C’est peut-être pour ça que ces récits continuent de circuler, que des auteurs comme Charroux, ou même Spalding, ont trouvé leur place sur mes étagères. Il y a un confort dans l’idée qu’un savoir ancien existe quelque part, intact. Qu’il suffit de trouver la bonne caverne, le bon passage, pour accéder à une bibliothèque secrète où tout, absolument tout, nous serait révélé.

Mais il ne s’agit pas seulement d’Agartha. Le Mont Shasta, cette montagne volcanique en Californie, revient constamment dans ces histoires. À chaque fois que je lis quelque chose sur le sujet, je me demande pourquoi. Pourquoi cette montagne ? Charroux et d’autres prétendent qu’elle abrite une colonie souterraine de Lémuriens. Helena Blavatsky, quant à elle, évoque des "Maîtres de Sagesse" vivant dans des cavernes autour du désert de Gobi. Des êtres éclairés qui veillent sur nous, mais de loin, comme des parents distants. Dans La Vie des Maîtres, Spalding va plus loin : il nous invite à croire que ces maîtres ont un pouvoir quasi-divin, qu’ils transcendent la matière et peuvent même manipuler la réalité.

Je n’ai jamais su quoi faire de cette idée. Ces maîtres sont-ils des figures de consolation, inventées pour combler un vide spirituel ? Ou bien ces histoires renferment-elles quelque chose de plus proche de la vérité, quelque chose que nous n’osons plus croire dans ce siècle saturé de cynisme ?

Je pense à tous ces mythes anciens que j’ai croisés en travaillant sur cet article.
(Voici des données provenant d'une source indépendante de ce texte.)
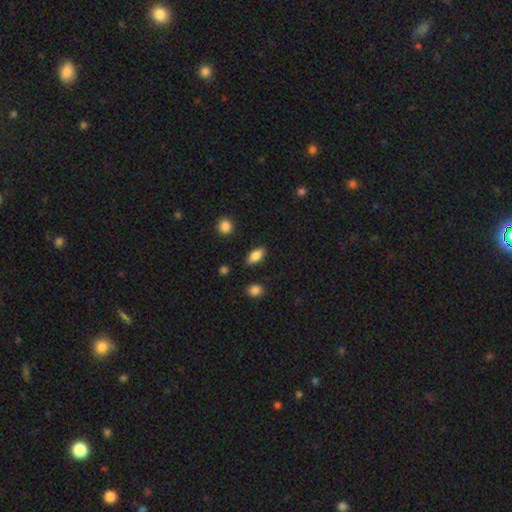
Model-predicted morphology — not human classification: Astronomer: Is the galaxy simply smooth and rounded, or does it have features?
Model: smooth — 84%.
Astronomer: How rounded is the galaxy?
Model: in between — 87%.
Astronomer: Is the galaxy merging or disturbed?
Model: none — 86%.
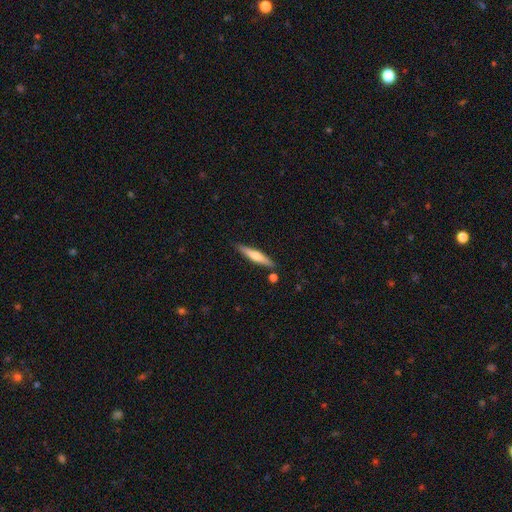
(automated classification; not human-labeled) This appears to be a smooth galaxy with no disk features (49%). Merging: none (85%).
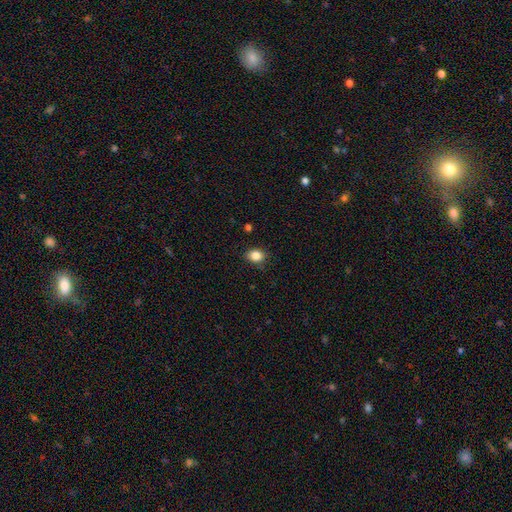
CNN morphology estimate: Smooth or featured: smooth — 85% (star or artifact — 10%)
How rounded: in between — 58% (round — 41%)
Merging: none — 85% (minor disturbance — 12%)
Dans la mythologie grecque, Zeus emprisonne les Titans et les Cyclopes dans le Tartare, un abîme si profond qu’on pourrait s’y perdre pour l’éternité. Les Amérindiens, eux, parlent du "Popolo-Ant" et du "Popolo-Locusta", des peuples ayant trouvé refuge sous terre pour échapper aux colères du monde de la surface. Ces légendes semblent toujours revenir au même point : le sous-sol comme lieu de refuge, comme ultime possibilité de survie.

J’ai souvent essayé de comprendre pourquoi ces récits m’obsèdent. Peut-être parce qu’ils ne concernent pas seulement des lieux géographiques, mais aussi des lieux intérieurs. Le sous-sol, c’est notre inconscient. C’est tout ce que nous avons enfoui et oublié. Nos peurs. Nos vérités. Ce que nous refusons d’affronter à la lumière du jour.
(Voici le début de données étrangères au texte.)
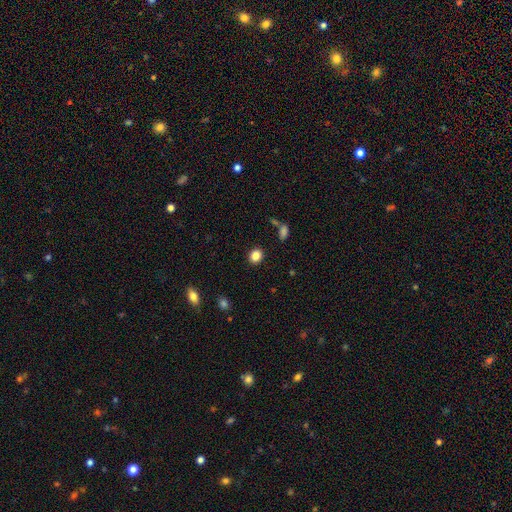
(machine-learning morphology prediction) A smooth galaxy with no disk features (85%) that is round (62%). Merging: none (88%).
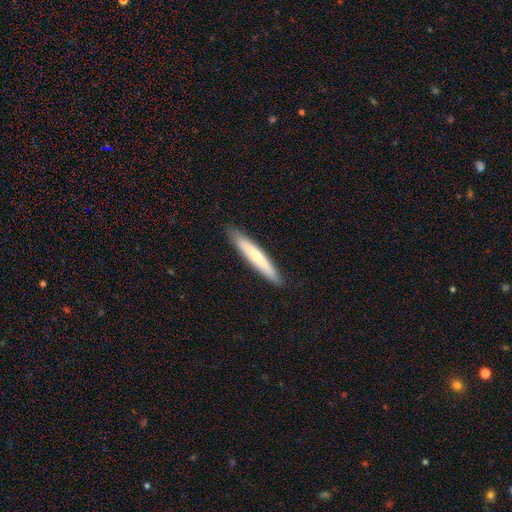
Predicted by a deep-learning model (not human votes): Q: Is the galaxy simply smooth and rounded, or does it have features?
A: smooth — 58%.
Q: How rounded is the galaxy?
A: cigar-shaped — 95%.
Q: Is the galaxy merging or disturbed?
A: none — 89%.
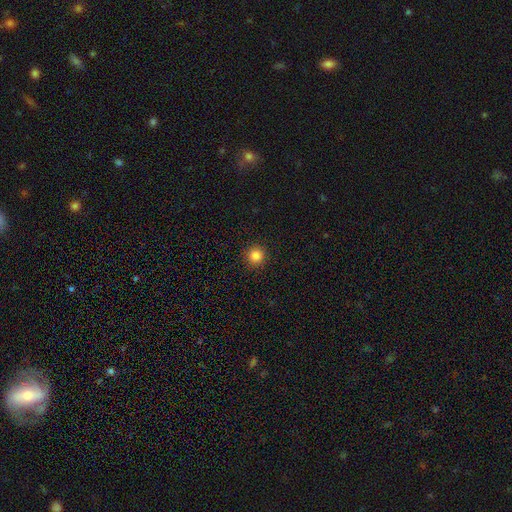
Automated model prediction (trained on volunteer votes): Morphology: type=smooth (84%); roundness=round (95%); merging=none (92%).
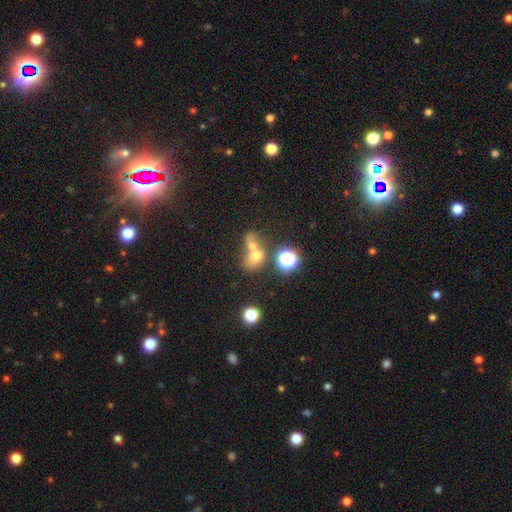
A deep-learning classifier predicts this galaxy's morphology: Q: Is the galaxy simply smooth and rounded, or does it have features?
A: smooth — 61%.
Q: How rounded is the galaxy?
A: round — 52%.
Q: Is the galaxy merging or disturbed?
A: merger — 63%.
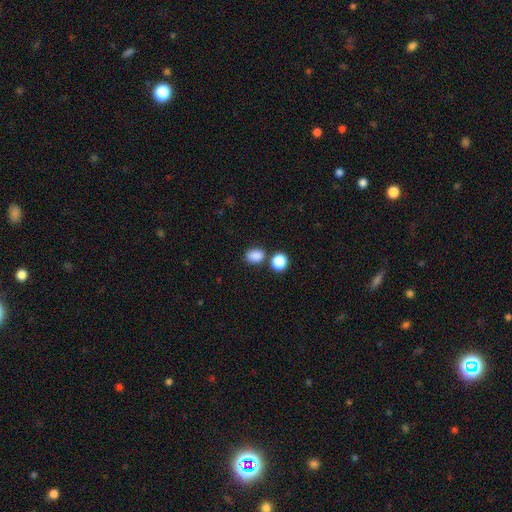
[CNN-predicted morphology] smooth 85%, star or artifact 11%, featured or disk 4%. Down the decision tree: how rounded — in between (64%); merging — none (69%).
Ces derniers jours, j’ai commencé à voir une sorte de fil conducteur dans toutes ces lectures. Les livres de Charroux, les idées de Blavatsky, les contes amérindiens, même les OVNI supposément liés à l’Agartha : tout cela parle d’un besoin profond de se connecter à quelque chose d’autre. Quelque chose qui n’est pas seulement humain.

Je ne peux m’empêcher de penser à ce que m’a dit un ami, il y a quelques années. Il m’avait parlé d’un voyage qu’il avait fait au Pérou, d’un chaman qui lui avait raconté l’existence d’un "monde inversé", une sorte de miroir où tout ce que nous percevons est à l’envers, mais néanmoins réel. Ce n’est pas une métaphore, m’avait-il dit. C’est un lieu. Je me demande s’il avait raison.

Quoi qu’il en soit, je continue à ouvrir ces livres rouges, ces vieux J’ai lu pleins de poussière et d’exagérations. Ils ne me livrent pas de réponses, mais ils me rappellent que l’essentiel se trouve souvent dans ce que nous ne voyons pas. Dans les ombres. Sous la surface.